Due to that detaching roolet_prog from netdev will stop the flow of packets
into fw1.o, but refcnt of rootlet_prog will not go to zero, so it will stay in
memory until both fw1.o and fw2.o detach from rootlet.o.

> What about attaching a third program? Would that work by recursion (as
> above, but with the old proglet as old_fd), or should the library build
> a whole new sequence from the component programs?

This choice is up to libxdp.so. It can have a number of placeholders
ready to be replaced by new progs. Or it can re-generate rootlet.o
every time new fwX.o comes along. Short term I would start development
with auto-generated roolet.o and static linking done by libbpf
while the policy and roolet are done by libxdp.so, since this work
doesn't depend on any kernel changes. Long term auto-generation
can stay in libxdp.so if it turns out to be sufficient.

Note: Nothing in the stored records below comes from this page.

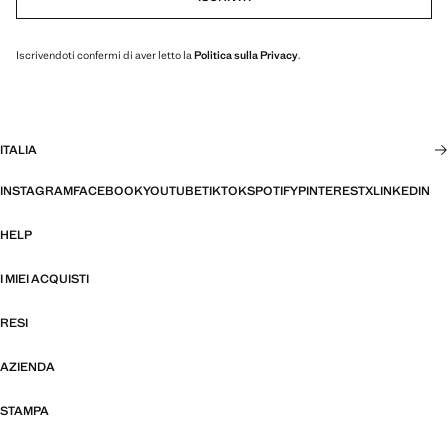
Iscrivendoti confermi di aver letto la
Politica sulla Privacy
.
ITALIA
INSTAGRAM
FACEBOOK
YOUTUBE
TIKTOK
SPOTIFY
PINTEREST
X
LINKEDIN
HELP
I MIEI ACQUISTI
RESI
AZIENDA
STAMPA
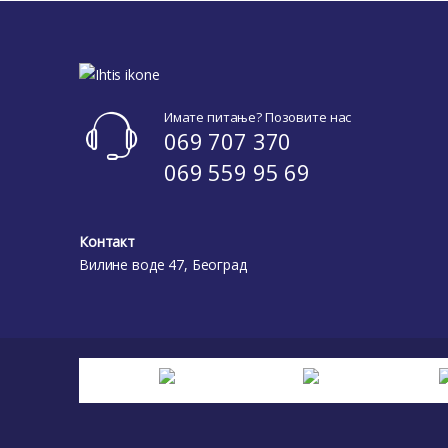
Имате питање? Позовите нас
069 707 370
069 559 95 69
Контакт
Вилине воде 47, Београд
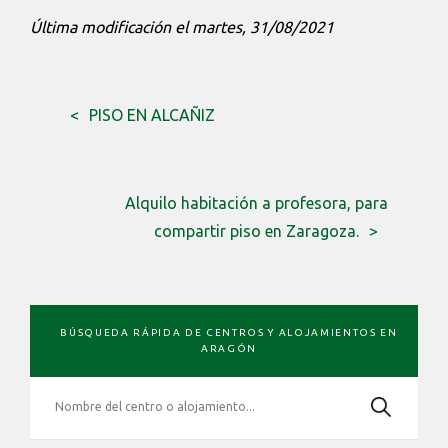
Última modificación el martes, 31/08/2021
PISO EN ALCAÑIZ
Alquilo habitación a profesora, para
compartir piso en Zaragoza.
BARRA
BÚSQUEDA RÁPIDA DE CENTROS Y ALOJAMIENTOS EN
LATERAL
ARAGÓN
PRIMARIA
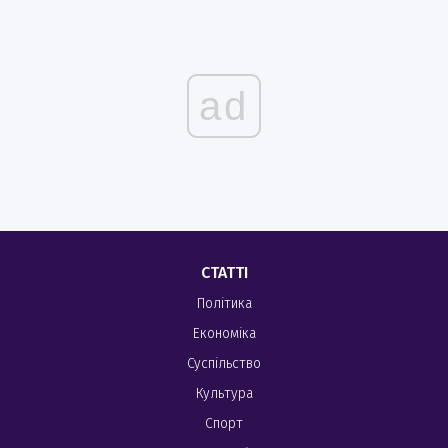
ad
СТАТТІ
Політика
Економіка
Суспільство
Культура
Спорт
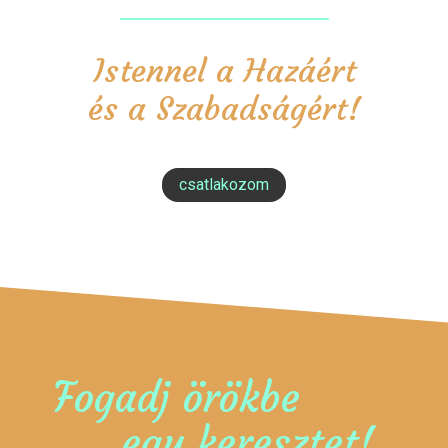
Istennel a Hazáért
és a Szabadságért!
csatlakozom
Fogadj örökbe
egy keresztet!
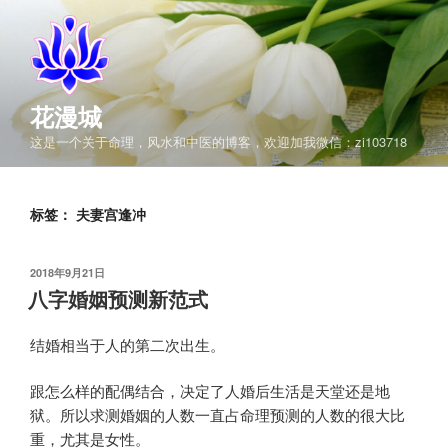
跳
至
内
容
花漫城
这是一个关于命理，风水和中医的博客，欢迎加我微信：zi103718
标签：
夫妻宫逢冲
发
2018年9月21日
布
八字婚姻预测新范式
于
结婚相当于人的第二次出生。
跟怎么样的配偶结合，决定了人婚后生活是天堂还是地
狱。所以求测婚姻的人数一直占命理预测的人数的很大比
重，尤其是女性。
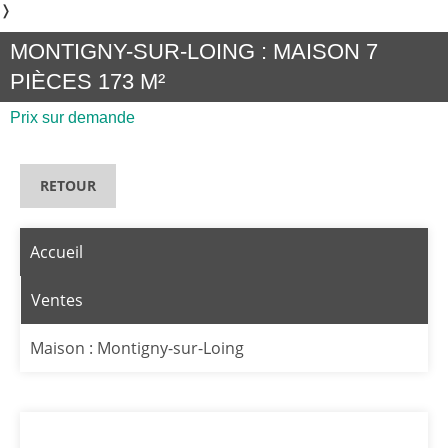
❭
MONTIGNY-SUR-LOING : MAISON 7
PIÈCES 173 M²
Prix sur demande
RETOUR
Accueil
Ventes
Maison : Montigny-sur-Loing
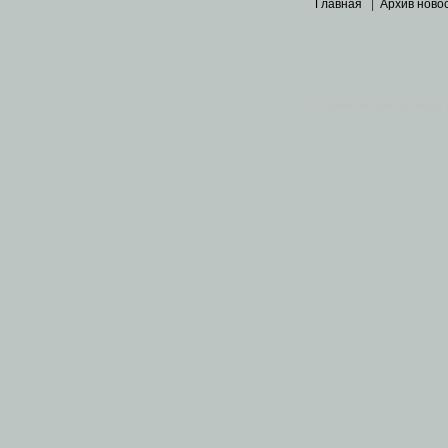
Главная
|
Архив ново
Основными материалами 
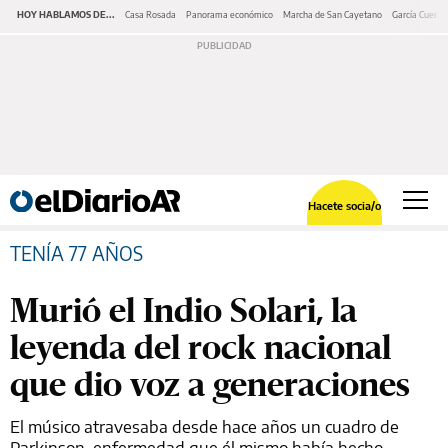
HOY HABLAMOS DE...
Casa Rosada
Panorama económico
Marcha de San Cayetano
García Cuerva
Hacete socia/o
TENÍA 77 AÑOS
Murió el Indio Solari, la
leyenda del rock nacional
que dio voz a generaciones
El músico atravesaba desde hace años un cuadro de
Parkinson, enfermedad que él mismo había hecho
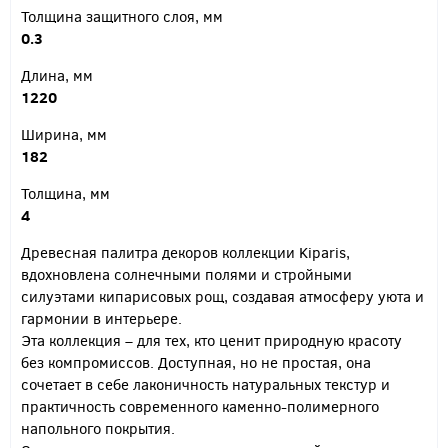
Толщина защитного слоя, мм
0.3
Длина, мм
1220
Ширина, мм
182
Толщина, мм
4
Древесная палитра декоров коллекции Kiparis,
вдохновлена солнечными полями и стройными
силуэтами кипарисовых рощ, создавая атмосферу уюта и
гармонии в интерьере.
Эта коллекция – для тех, кто ценит природную красоту
без компромиссов. Доступная, но не простая, она
сочетает в себе лаконичность натуральных текстур и
практичность современного каменно-полимерного
напольного покрытия.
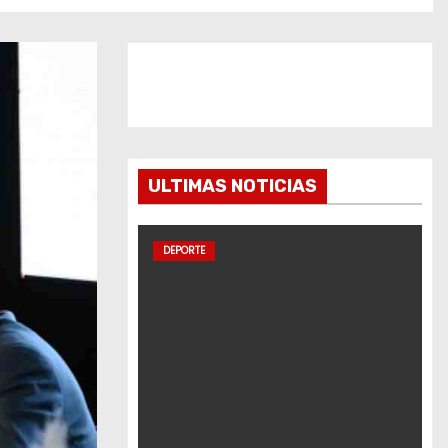
ULTIMAS NOTICIAS
DEPORTE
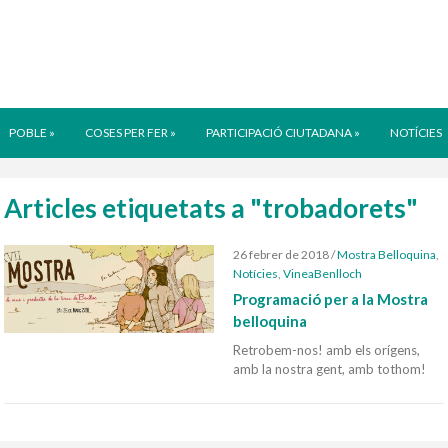
POBLE
»
COSES PER FER
»
PARTICIPACIÓ CIUTADANA
»
NOTÍCIES
Articles etiquetats a "trobadorets"
26 febrer de 2018
/
Mostra Belloquina
,
Notícies
,
VineaBenlloch
Programació per a la Mostra
belloquina
Retrobem-nos! amb els orígens,
amb la nostra gent, amb tothom!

> Finally, what happens if someone where to try to attach a retprobe to
> one of the component programs? Could it be possible to do that even
> while program is being run from proglet dispatch? That way we can still
> debug an individual XDP program even though it's run as part of a chain.

Right. The fentry/fexit tracing is orthogonal to static/dynamic linking.
It will be available for all prog types after trampoline patches land.
See fexit_bpf2bpf.c example in the last 18/18 patch.
We will be able to debug XDP program regardless whether it's a rootlet
or a subprogram. Doesn't matter whether linking was static or dynamic.
With fentry/fexit we will be able to do different stats too.
Right now bpf program stats are limited to cycles and I resisted a lot
of pressure to add more hard coded stats. With fentry/fexit we can
collect arbitrary counters per program. Like number of L1-cache misses
or number of TLB misses in a given XDP prog.

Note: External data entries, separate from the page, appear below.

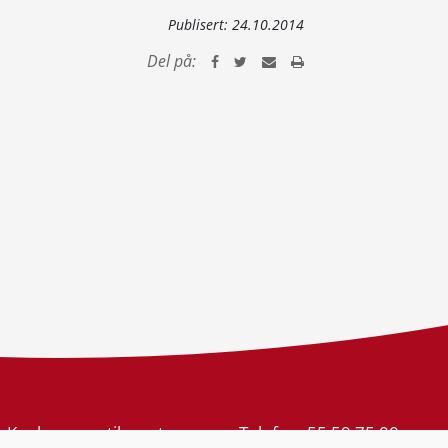
Publisert:
24.10.2014
Del på:
Konkurransetilsynet
Telefon:
55 59 75 00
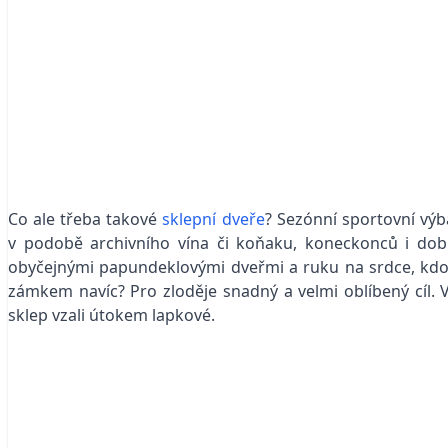
Co ale třeba takové
sklepní dveře
? Sezónní sportovní výb
v podobě archivního vína či koňaku, koneckonců i dob
obyčejnými papundeklovými dveřmi a ruku na srdce, kdo
zámkem navíc? Pro zloděje snadný a velmi oblíbený cíl. V
sklep vzali útokem lapkové.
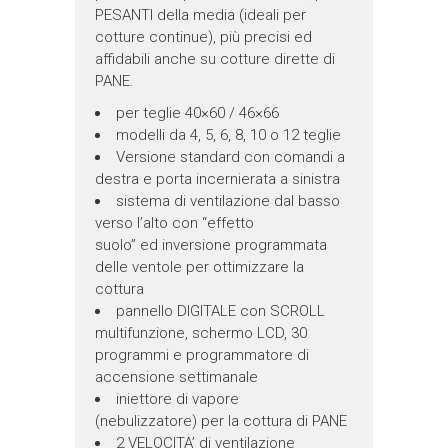
PESANTI della media (ideali per
cotture continue), più precisi ed
affidabili anche su cotture dirette di
PANE.
per teglie 40×60 / 46×66
modelli da 4, 5, 6, 8, 10 o 12 teglie
Versione standard con comandi a
destra e porta incernierata a sinistra
sistema di ventilazione dal basso
verso l’alto con “effetto
suolo” ed inversione programmata
delle ventole per ottimizzare la
cottura
pannello DIGITALE con SCROLL
multifunzione, schermo LCD, 30
programmi e programmatore di
accensione settimanale
iniettore di vapore
(nebulizzatore) per la cottura di PANE
2 VELOCITA’ di ventilazione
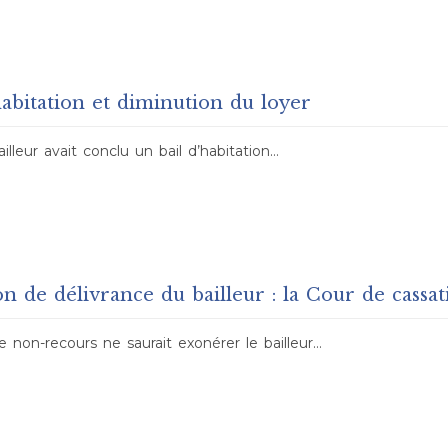
habitation et diminution du loyer
illeur avait conclu un bail d’habitation…
n de délivrance du bailleur : la Cour de cassat
e non-recours ne saurait exonérer le bailleur…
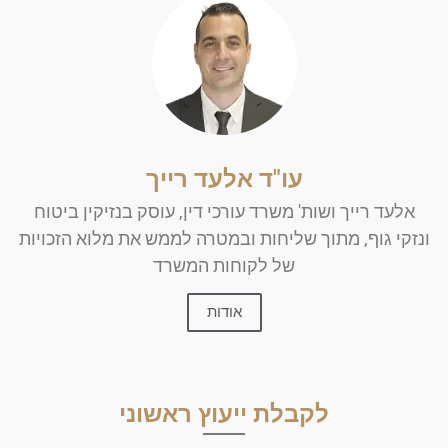
עו"ד אלעד רייך
אלעד רייך ושות' משרד עורכי דין, עוסק בנזיקין ביטוח
ונזקי גוף, מתוך שליחות ובמטרה לממש את מלוא הזכויות
של לקוחות המשרד
אודות
לקבלת ייעוץ ראשוני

> Sounds reasonable. Any reason libxdp.so couldn't be part of libbpf?

libxdp.so is a policy specifier while libbpf is a tool. It makes more sense for
them to be separate. libbpf has strong api compatibility guarantees. While I
don't think anyone knows at this point how libxdp api should look and it will
take some time for it to mature.

> 
> > If in the future we figure out how to do two load-balancers libxdp.so
> > will be able to accommodate that new policy.
> 
> Yeah, it would be cool if we could move things across CPUs; like with
> cpumap, but executing another XDP program on the target CPU.

You mean like different load balancers for different nic rx queues?
Hmm. I guess that's possible. Another reason to keep libxdp policy
flexible at early stages of development.